"Ces photos sont nécessaires": Anatoli, survivant de Marioupol, a documenté l'enfer de sa ville

Pendant toute la durée du siège de Marioupol, Anatoli a documenté l'enfer de sa ville - Capture d'écran BFMTV
Pendant toute la durée du siège de Marioupol, Anatoli a documenté l'enfer de sa ville - Capture d'écran BFMTV

Marioupol, dans le Sud-Est de l'Ukraine, est en quasi-totalité contrôlée par les forces russes. Depuis le début du conflit, des dizaines de milliers de civils ont quitté cette ville portuaire après avoir été pris au piège pendant de longues semaines. C'est le cas d'Anatoli, 61 ans, qui a survécu dans une cave pendant près de deux mois avec sa famille et 22 autres habitants.

Mais durant toute cette période, le père de famille est sorti régulièrement documenter l'enfer de sa ville, à une période où les journalistes n'avaient plus accès à Marioupol.

"C’était nécessaire de sortir prendre ces photos. J’ai filmé parce que j'ai compris que lorsque le temps viendra, il faudra montrer tous ces clichés à quelqu’un", témoigne Anatoli au micro de BFMTV.

Une prise de risque importante

À Marioupol, l'électricité a vite manqué. Pour garder de la batterie sur son téléphone et continuer à prendre des photos, Anatoli disposait d'un générateur, qui fonctionnait à l’essence. Tous les jours, il prend des risques et va siphonner les réservoirs des voitures détruites dans le quartier, permettant ainsi de recharger son téléphone et de filmer le siège de Marioupol.

"Je me disais qu’un jour quelqu’un aurait besoin de ces photos et c’est justement ce qu’il se passe. Ces photos aujourd’hui sont nécessaires, pour les Ukrainiens et pour le monde entier", souligne Anatoli.

Une évacuation par les Russes...

Le 19 avril, l'enfer semble se terminer pour Anatoli et sa famille. Dans leur quartier, une Jeep russe vient leur apporter du pain et des journaux de propagande. Les soldats, qui occupent la ville, leur proposent de quitter Marioupol. Exténués, Anatoli et sa femme acceptent.

Les checkpoints se succèdent. À Novoazovsk, à quelques kilomètres de la frontière russo-ukrainienne, on leur ordonne de monter dans un bus. Douze heures après avoir quitté Marioupol, ils arrivent enfin à Taganrog, en territoire russe.

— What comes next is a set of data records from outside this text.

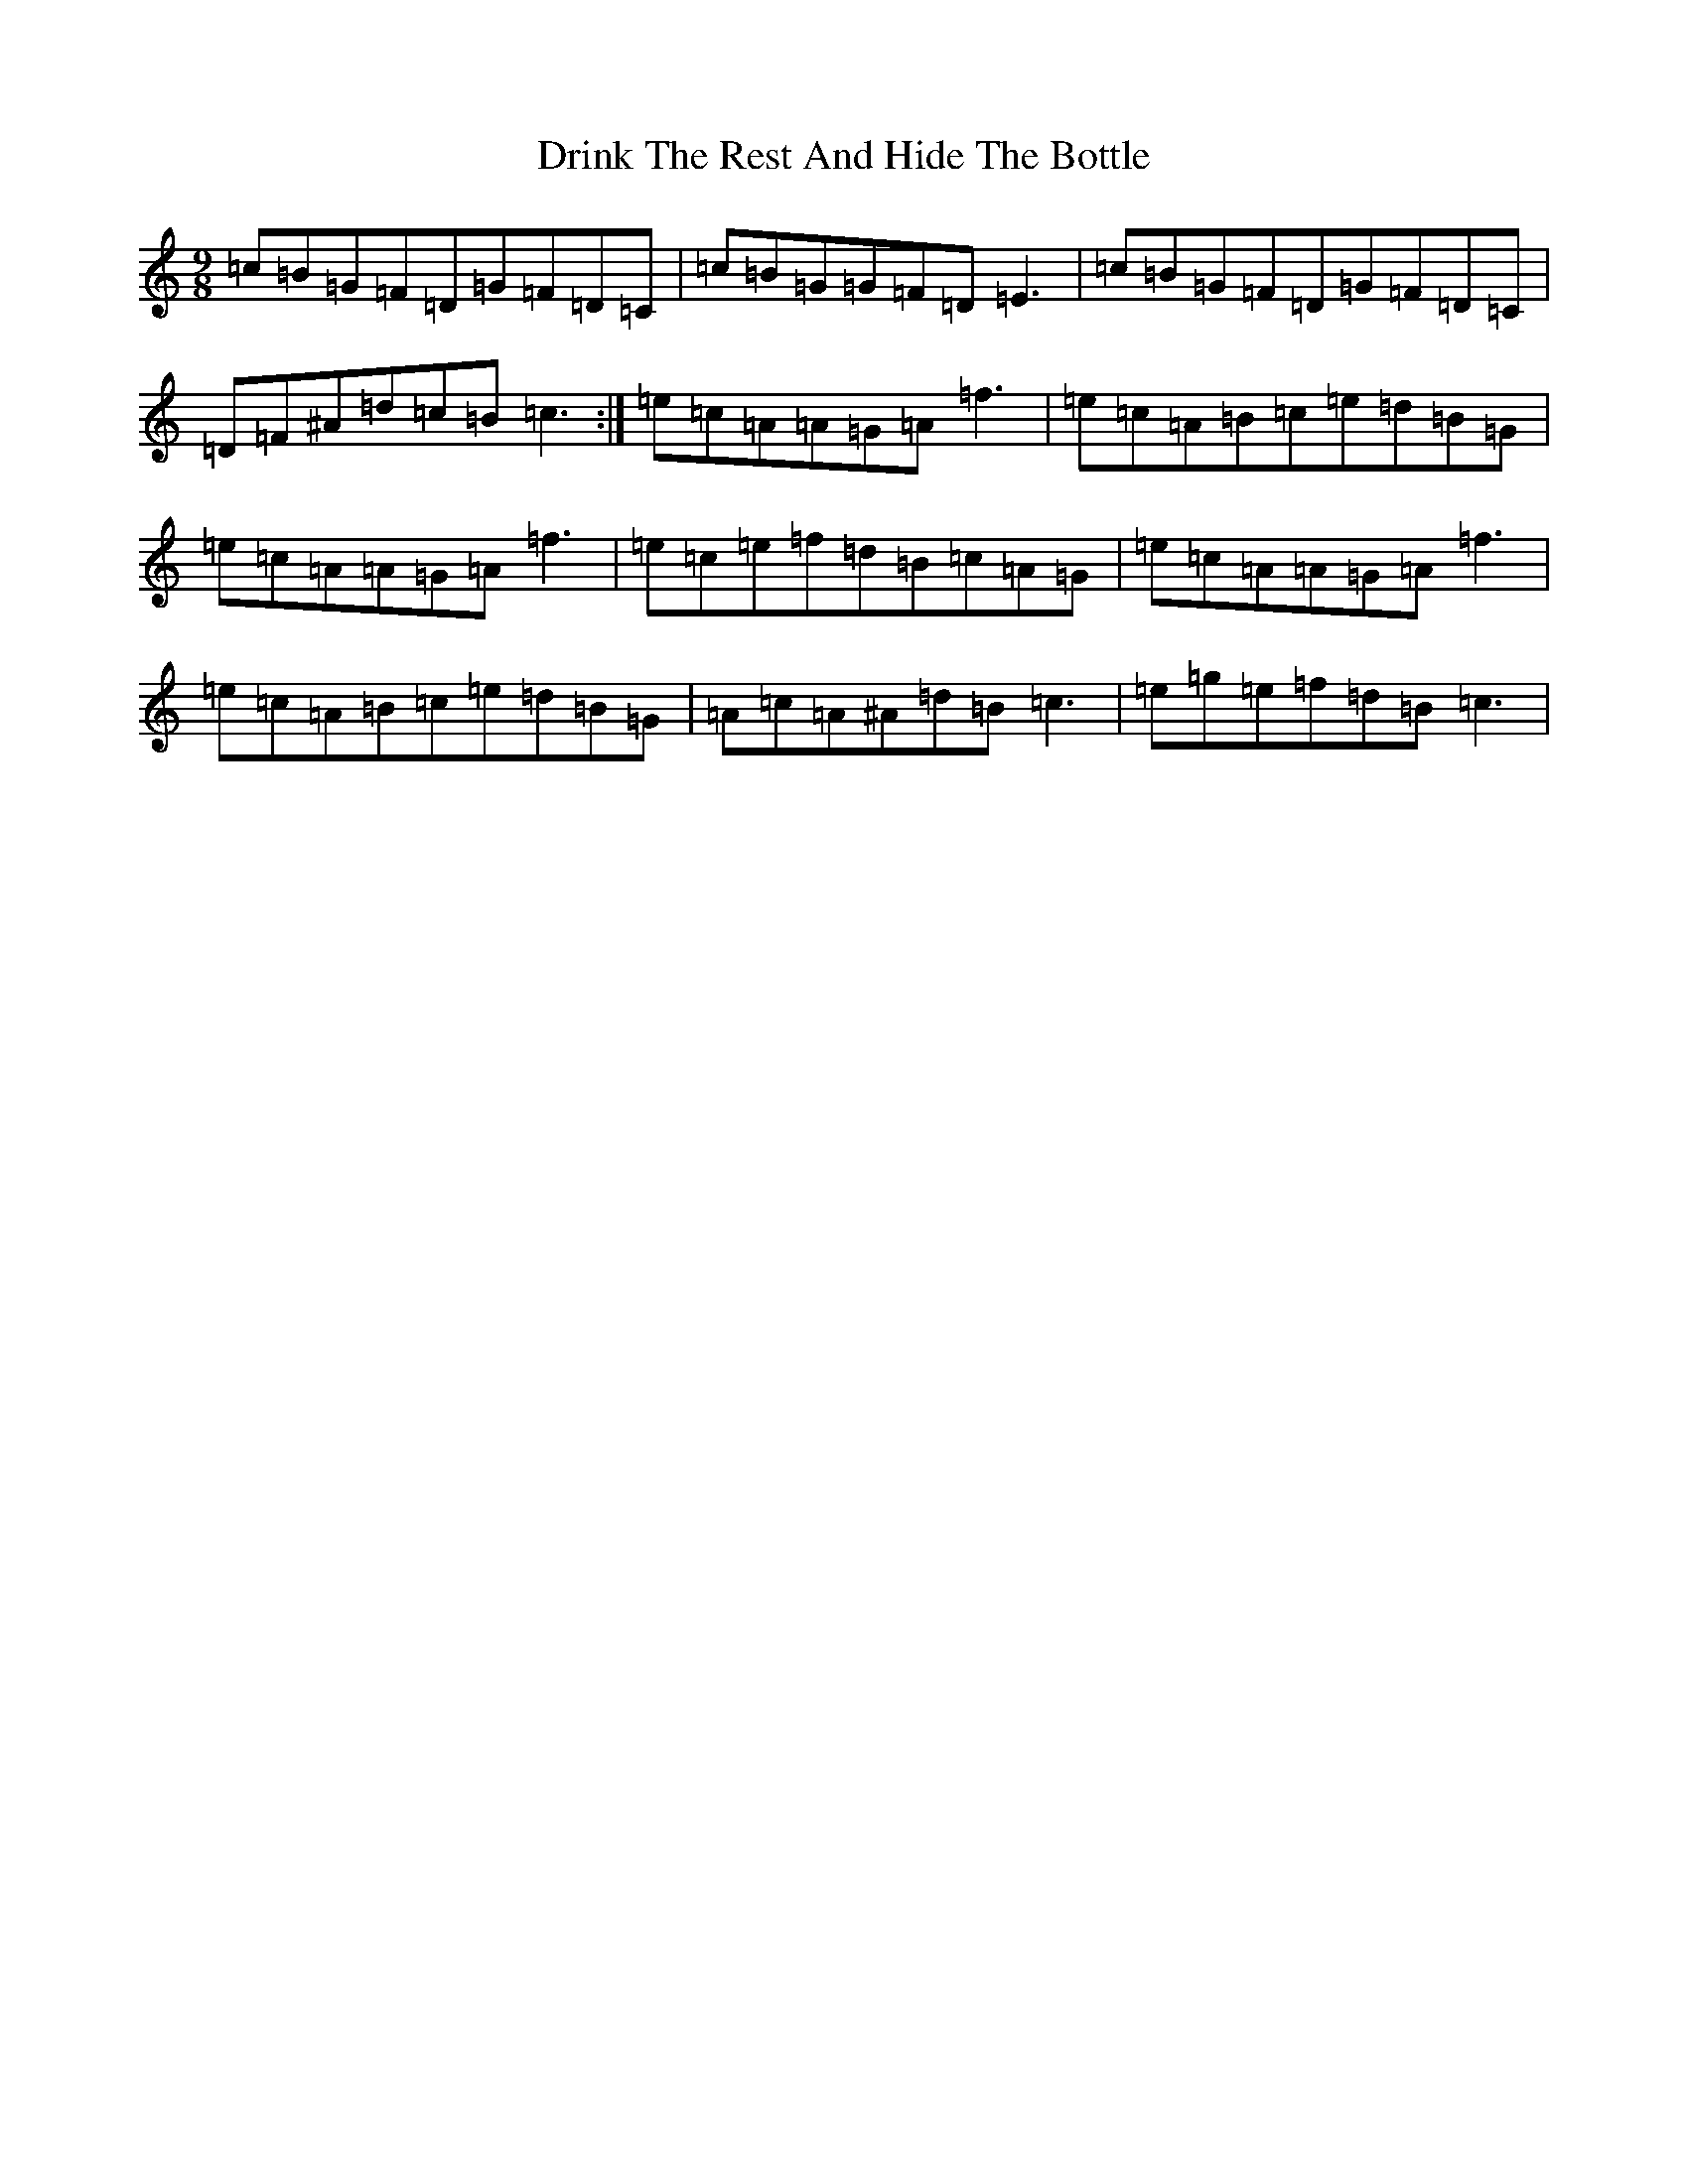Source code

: X: 5630
T: Drink The Rest And Hide The Bottle
S: https://thesession.org/tunes/1626#setting1626
R: slip jig
M:9/8
L:1/8
K: C Major
=c=B=G=F=D=G=F=D=C|=c=B=G=G=F=D=E3|=c=B=G=F=D=G=F=D=C|=D=F^A=d=c=B=c3:|=e=c=A=A=G=A=f3|=e=c=A=B=c=e=d=B=G|=e=c=A=A=G=A=f3|=e=c=e=f=d=B=c=A=G|=e=c=A=A=G=A=f3|=e=c=A=B=c=e=d=B=G|=A=c=A^A=d=B=c3|=e=g=e=f=d=B=c3|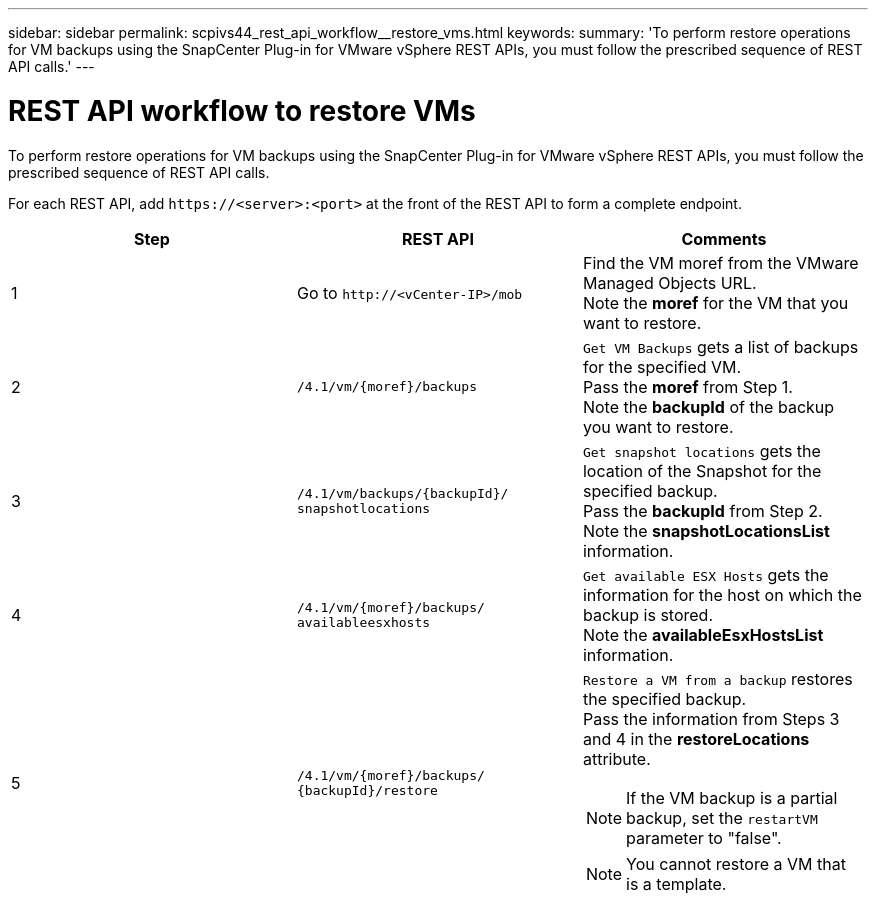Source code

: ---
sidebar: sidebar
permalink: scpivs44_rest_api_workflow__restore_vms.html
keywords:
summary: 'To perform restore operations for VM backups using the SnapCenter Plug-in for VMware vSphere REST APIs, you must follow the prescribed sequence of REST API calls.'
---

= REST API workflow to restore VMs
:hardbreaks:
:nofooter:
:icons: font
:linkattrs:
:imagesdir: ./media/

//
// This file was created with NDAC Version 2.0 (August 17, 2020)
//
// 2020-09-09 12:24:28.714997
//

[.lead]
To perform restore operations for VM backups using the SnapCenter Plug-in for VMware vSphere REST APIs, you must follow the prescribed sequence of REST API calls.

For each REST API, add `\https://<server>:<port>` at the front of the REST API to form a complete endpoint.

|===
|Step |REST API |Comments

|1
|Go to `\http://<vCenter-IP>/mob`
|Find the VM moref from the VMware Managed Objects URL.
Note the *moref* for the VM that you want to restore.
|2
|`/4.1/vm/{moref}/backups`
|`Get VM Backups` gets a list of backups for the specified VM.
Pass the *moref* from Step 1.
Note the *backupId* of the backup you want to restore.
|3
|`/4.1/vm/backups/{backupId}/
snapshotlocations`
|`Get snapshot locations` gets the location of the Snapshot for the specified backup.
Pass the *backupId* from Step 2.
Note the *snapshotLocationsList* information.
|4
|`/4.1/vm/{moref}/backups/
availableesxhosts`
|`Get available ESX Hosts` gets the information for the host on which the backup is stored.
Note the *availableEsxHostsList* information.
|5
|`/4.1/vm/{moref}/backups/
{backupId}/restore`
a|`Restore a VM from a backup` restores the specified backup.
Pass the information from Steps 3 and 4 in the *restoreLocations* attribute.

[NOTE]
If the VM backup is a partial backup, set the `restartVM` parameter to "false".

[NOTE]
You cannot restore a VM that is a template.
|===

...qui se transforme en fuite

"Une fois arrivés sur place, la foule a commencé à descendre pour prendre un train. Sauf que nous avions reçu l’ordre de ne pas nous disperser. Un homme en uniforme nous a retenu et nous a dit qu'on allait devoir prendre un train qui nous emmènera vers un endroit où l’on sera nourris, vêtus, logés et qu’on nous donnera un travail", raconte Anatoli.

"Mais lorsqu’il a annoncé que l’endroit en question était la ville de Perm, j’ai dit à ma femme et à ma belle-mère de m’aider à prendre nos affaires puis nous nous sommes faufilés et nous avons sauté dans un autre train", explique le père de famille.

Perm se situe à l’est de l’Oural, à 1400 kilomètres de Moscou à la frontière avec le Kazakhstan. C’est dans cette ville que se trouvait un des plus célèbres goulags de l’époque soviétique.

Anatoli et sa famille ont réussi à rejoindre l'Europe quelques jours plus tard, mais ce survivant de l'enfer de Marioupol pense que la plupart des réfugiés présents dans son train sont partis vers l'Est.

"L’homme en uniforme s’est montré très convaincant et promettait monts et merveilles. Les gens qui avaient quitté Marioupol étaient très impressionnables et donnaient facilement leur confiance", explique-t-il, évoquant un "syndrome de Stockholm."